Children go through a coming out process too, and one of the skills they must learn is becoming more selective in whom they choose to tell about their family. Many of them speak about the high school years as a time of gradually coming out of the closet themselves, and learning the lesson that losing the friendship of someone who would reject them for their parents' sexuality was not much of a loss. As Garner herself recounts, after asking her father and his partner to "straighten up" for a party she hosted in high school, "I began to understand for myself that if people could not accept my family, I probably did not want to be friends with them." (p. 120)

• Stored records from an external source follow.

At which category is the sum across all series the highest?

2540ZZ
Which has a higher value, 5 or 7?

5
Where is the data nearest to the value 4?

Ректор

Children also often have to deal with homophobic family members, some of whom are simply uncomfortable around the gay parent and some who actively reject him or her. She offers advice on how to deal with homophobic family members, and counsels patience as individuals come to terms with their family member's sexuality.

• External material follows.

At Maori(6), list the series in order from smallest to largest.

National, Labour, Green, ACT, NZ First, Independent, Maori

I personally found two of the later chapters the most interesting. One, entitled Second Generation: Queer Kids of LBGT Parents, discusses the scrutiny that children feel about their own sexuality. Dan Cherubin, founder of Second Generation, an organization for gay young people with gay parents, puts it succinctly: "When queer parents want to highlight well adjusted children to prove how normal our families are, 'well adjusted' is often a euphemism for 'straight.'" (p. 168). Garner points out that, once people learn she has a gay father, she is often asked about her own sexual orientation. Her interpretation, which I believe is correct, is that people use that as a litmus test. If she is straight, then her father did an adequate job raising her. If she is not, she has been unfairly influenced, brainwashed, or damaged in some way. It is not only the straight world that makes such assumptions. Garner points out that gay parents, too, sometimes use the same litmus test, unwittingly putting subtle pressure on their children by showing a little too much pleasure at their interest in members of the opposite sex, for example. Hard as it may be to believe, some gay parents are dismayed when their own children come out as gay. Homophobia runs deep.

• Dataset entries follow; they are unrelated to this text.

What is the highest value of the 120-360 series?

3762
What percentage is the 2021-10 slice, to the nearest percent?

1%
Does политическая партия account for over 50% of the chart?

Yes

My other favorite chapter, Tourists at Home: Straight Kids in Queer Culture, deals with how children who have grown up in the gay community maintain their connection with it as straight adults, and how they become more integrated into the straight community. "'I think that it's hard for both the queer community and the straight community to know what to do with us,' says Orson, who is heterosexual. 'What are we part of? Are we part of the queer community? Are we part of the straight community?... I think that maybe it's a little easier for second generation people to feel welcomed into the community.'" (p. 199). Garner recounts the experience of one son, Arthur, who was not able to attend a women's music festival with his mothers because boys over the age of ten were not allowed (in order to keep the festival a "women-only event"), and how this made him feel shut out of the community he had always felt was his own.

At some points in the book Garner addresses parents, and at other times she is speaking to the children. She has a list of resources, including books, support groups, and web sites, on interest to both parents and children. The book will, of course, give straight people plenty to think about, in terms of exposing them to issues that must never have occurred to them. More importantly, it gives us gay parents plenty to think about, and givers voice to our children's experience. I plan to give it to my daughters, when they are a bit older. Then I will listen to what they say.

 

2005 Elizabeth O'Connor

 

Elizabeth O'Connor, Ph.D. is co-author with Suzanne Johnson of For Lesbian Parents (Guilford, 2001) and The Gay Baby Boom: The Psychology of Gay Parenthood (NYU Press, 2002).